***** Исходный текст *****
Человек под вертикалью
2006-01-01

Теперь мы знаем, откуда почерпнули свои расценки и прейскуранты деятельности ученого наши менеджеры в правительстве, озабоченные утечкой мозгов. Есть у них такая идея: от щедрот своих отвалить перспективному физику, химику или математику целую тысячу долларов в месяц, и пусть он выезжает из страны только на два месяца в год. А то, что в Штатах, главном расхитителе этих самых утекающих мозгов, 1000 долларов зарабатывают водитель автобуса, национальный гвардеец, мелкий менеджер в супермаркете, они как будто не знают. И о честном заработке американского ученого, дающего результаты (другого из России на работу и не пригласят), понятия не имеют.

Похоже, что наши хранители мозгов начитались Солженицына. А теперь смогли и посмотреть фильм Глеба Панфилова. Телеэкранизацию роковой вещи Солженицына, на которой кончилось недолгое счастье Александра Трифоновича Твардовского (вообразившего, что после XX съезда можно говорить правду) и голубой период «Нового мира».

Ученый может стоить гораздо дешевле, чем 1000 долларов. Ему вовсе и не обязательно платить. Красная цена ему - 20 г масла, если он мэнээс, а если старший научный сотрудник - то 40 граммов. Ну там стакан компота. Мясо для руководителя проекта. А кости от этого мяса - всем остальным. Ничего не пропадет.

И главное, не смертельные общие работы, а почти как у придурков - лагерной аристократии: работа под крышей, верх лагерной мечты; библиотека, свидания раз в год! Макрокосм Александра Исаевича един, и что-то не помним мы таких свиданий в «Одном дне Ивана Денисовича». Это - привилегия, милость МГБ. Тепло, не бьют, называют на «вы», вокруг - не воры, истязающие «58-ю статью», а интеллигентные коллеги, умное окружение, есть с кем поговорить. Работа не только чистая, но и любимая.
*****
== Задание ==
Продолжите статью о цене труда учёных и экранизации Солженицына, начав сразу после её последнего предложения.
***** Приведённые строки *****
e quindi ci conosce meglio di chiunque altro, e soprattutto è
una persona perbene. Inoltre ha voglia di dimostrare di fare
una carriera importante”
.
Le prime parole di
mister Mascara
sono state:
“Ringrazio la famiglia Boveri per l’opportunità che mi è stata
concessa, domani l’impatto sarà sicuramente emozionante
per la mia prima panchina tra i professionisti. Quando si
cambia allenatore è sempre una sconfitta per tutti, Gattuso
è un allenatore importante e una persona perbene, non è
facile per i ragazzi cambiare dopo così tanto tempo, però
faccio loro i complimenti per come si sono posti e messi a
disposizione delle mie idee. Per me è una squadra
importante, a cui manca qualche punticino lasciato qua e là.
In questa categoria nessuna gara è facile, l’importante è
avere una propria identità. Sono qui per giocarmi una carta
*****
== Ваш ответ ==
Правда, кому-то она на погибель. Получающий специальный обед с колбасой и с яичницей Лев Григорьевич, списанный с Льва Копелева, работает на погибель дипломата Иннокентия Володина, посмевшего встать поперек пути сталинским агентам, укравшим атомную бомбу, вернее, ее секрет (и ведь украли- таки, не поверили Володину тупые секретари и атташе американского посольства).

Это вообще откровение экранизации, озвученное в «Послесловии» Натальей Солженицыной: Лев Копелев сидел в шарашке вместе с автором «Архипелага». Тот самый честнейший Лев Копелев, автор самиздата, диссидент, написавший ужасные мемуары о зверствах Советской армии против немецких мирных жителей на территории Германии в 1944-1945 годах.

Майор Копелев работал по пропагандистской части: отлично владея немецким языком, он обращался к немецким солдатам и офицерам, призывал их не служить Гитлеру, а сдаваться в плен. Он жаловался, писал в Москву, обращался к командованию, одергивал товарищей по оружию, словом, спасал немецкое мирное население как мог. За это свое заступничество он и получил 10 лет. А потом маршал Рокоссовский издал приказ о расстреле на месте за мародерство и насилие над мирными жителями.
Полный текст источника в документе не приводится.